Tuesday, July 21, 2009

Do Not Be Food For The Animals

I have a confession. When Ken Land and I went to Yellowstone in 1973; we, like many other visitors to the park, read and heard the warnings about not feeding the animals, etc. But, as you drive around and see the various animals and how tame they appear to be, it is very tempting to venture out to get a "good photo". I remember that we went into a meadow with several buffalo in order to get close enough for a good picture. We let a bear stand at our truck window eating the crackers we slid down the glass through the opening at the top of the window. We ventured into brush to photograph a mama and baby moose. We did not treat these creatures as wild animals. We acted more like they were in a zoo and there was a virtual fence between them and us.

Well, upon returning from another visit to Yellowstone, I have a new perspective and appreciation for the beasts. Sandee and I just went through the Tetons and Yellowstone with Wayne, Tandi and the kids. We had a great time seeing the sights and looking for animals. While driving along Yellowstone River, we spotted a buffalo swimming across the river. This being what we considered to be a rare sight, I wanted to capture the event with a photo. Wayne parked, I jumped out to run down to the river's edge as the ledge along the bank blocked the view of the monster. I ran through a meadow to the top of the bank, thinking that the vicious carnivore would still be swimming and would be drifting downstream.

I found myself along the edge of the forest with the meadow to my right and the river ahead. Sure enough, the bison was standing in the edge of the river looking right at me. Realizing that it was already too late to turn around and get back across the meadow, I stopped to photograph the blood red eyes sizing up his prey. He began to climb up the bank just to my left. I waited for him to shake off some water before taking the next photo from a distance of around 15-18 feet. He looked at me and for some reason appeared to be in a very foul mood. Being a kind person, I calmly spoke to him, asking, "So, what are you going to do now?"

His answer was quiet but clear. He turned and began walking towards me. Being "one with nature", I moved to the side and positioned myself behind two small trees. The trees were about six inches in diameter and had a gap between them of around eight inches. He stopped again, looked at me as I looked at him (taking another picture from about ten feet away) and we each sized up the other. In hind sight, I now believe that I was more impressed with his stature than he was with mine. I did notice that he stood about six feet tall and that his giant head should not fit between the two trees. Maybe if I had not been partially blocked by trees he would have been more impressed and would have turned and ran away.

At this point I am thinking that he will just stroll out into the meadow. That would leave me with a dilemma, should I wait him out or try to make my way back to the road through the forest? He shook off some more water, looked back at me, snorted and charged at me. That solved one dilemma. His face came within three feet of my face before he stopped. We looked into each other's eyes, I acknowledged that he had made his point, he turned and walked out into the meadow and eventually crossed the road so that I could get back to the van.

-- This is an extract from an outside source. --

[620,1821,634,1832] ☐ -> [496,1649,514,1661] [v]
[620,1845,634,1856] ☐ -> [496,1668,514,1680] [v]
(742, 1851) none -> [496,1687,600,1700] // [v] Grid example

It is one of those stories that after the fact, you can laugh about it (that is everyone except Sandee - she has not found it real funny). The photo above is the one taken just prior to him charging at me.
Yes, boys and girls, they are wild animals!


  1. I wish I could be "one with nature" like you.:)
    I want to know what the life lesson in the car was for the grandchildren. Why didn't you get the 3 foot picture? A real photo-journalist gets the picture no matter what else is happening. Amateur!!!!

  2. Life lesson for those back at the car: "Children, watch Grandpa. Here's what not to do." (We heard a number of other on-lookers next to us saying the same thing to their less-experienced travel-partners: "That guy's crazy! That buffalo's going to charge him! Woa! See, that's why I told you not to approach the animals!)

    I agree, though, that it would have been worth it if he had gotten that face-to-face close-up!

  3. As we debated what the title should be for this blog, can you believe that Tandi suggested, "Tree Hugger"? That is too Green for me and suggests that I was not in full control. I thought "Standing Ground" sounded better.

  4. All I can say is "DUH!!!!" Don't you read the warnings about how many tourists are gored each year???? I agree with Wayne, except for the "it would have been worth it" part. Sounds like situational ethics to me!